## Do this:
Pull out every line in the material below that contains the string "newSketch".

(Stored records)
# # # #

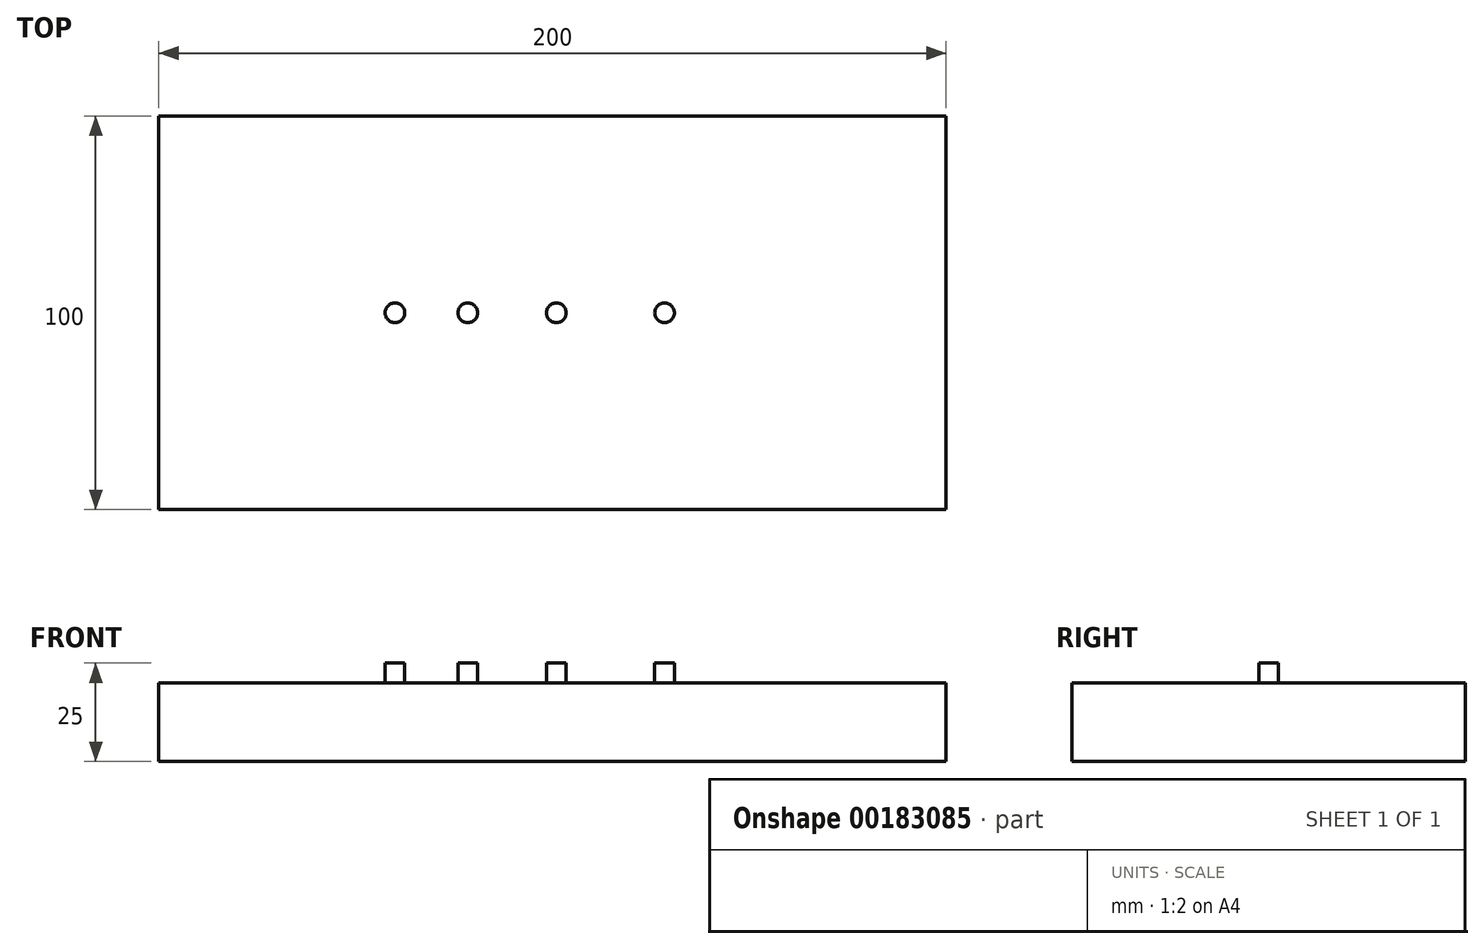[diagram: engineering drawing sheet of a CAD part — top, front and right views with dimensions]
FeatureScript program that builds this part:
annotation { "Feature Type Name" : "Feature", "Feature Type Description" : "" }
export const myFeature = defineFeature(function(context is Context, id is Id, definition is map)
    precondition{}
    {
        {
            var Q0;
            Q0=qCreatedBy(makeId("Top.planeOp"),FACE);
            var sketch = newSketch(context, id + "F0", { "sketchPlane" : qUnion([Q0])});
            skLineSegment(sketch, "E0.bottom", {"start": v(-100, 50) * mm, "end": v(100, 50) * mm});
            skLineSegment(sketch, "E0.top", {"start": v(-100, -50) * mm, "end": v(100, -50) * mm});
            skLineSegment(sketch, "E0.left", {"start": v(-100, 50) * mm, "end": v(-100, -50) * mm});
            skLineSegment(sketch, "E0.right", {"start": v(100, 50) * mm, "end": v(100, -50) * mm});
            skSolve(sketch);
        }
        {
            var Q0;
            Q0=makeQuery(id+"F0.imprint","IMPRINT",FACE,{"disambiguationData":[TD([[makeQuery(id+"F0.imprint","IMPRINT",EDGE,{"derivedFrom":sQuery(id+"F0.wireOp",EDGE,"E0.bottom")}),-1.0]])]});
            extrude(context, id + "F1", {"entities" : qUnion([Q0]), "depth" : 20 * mm});
        }
        {
            var Q0;
            Q0=makeQuery(id+"F1.opExtrude","CAP_FACE",FACE,{"disambiguationData":[OSD([sQuery(id+"F0.wireOp",EDGE,"E0.bottom"),sQuery(id+"F0.wireOp",EDGE,"E0.top"),sQuery(id+"F0.wireOp",EDGE,"E0.left"),sQuery(id+"F0.wireOp",EDGE,"E0.right")])],"isStart":false});
            var sketch = newSketch(context, id + "F2", { "sketchPlane" : qUnion([Q0])});
            skCircle(sketch, "E1", {"center": v(-40, 0) * mm, "radius": 2.5 * mm});
            skCircle(sketch, "E2", {"center": v(-21.5, 0) * mm, "radius": 2.5 * mm});
            skCircle(sketch, "E3", {"center": v(1, 0) * mm, "radius": 2.5 * mm});
            skCircle(sketch, "E4", {"center": v(28.5, 0) * mm, "radius": 2.5 * mm});
            skSolve(sketch);
        }
        {
            var Q0;
            Q0 = qSketchRegion(id + "F2", true);
            extrude(context, id + "F3", {"entities" : qUnion([Q0]), "operationType" : NewBodyOperationType.ADD, "depth" : 5 * mm});
        }
    });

# # # #

## Output:
            var sketch = newSketch(context, id + "F0", { "sketchPlane" : qUnion([Q0])});
            var sketch = newSketch(context, id + "F2", { "sketchPlane" : qUnion([Q0])});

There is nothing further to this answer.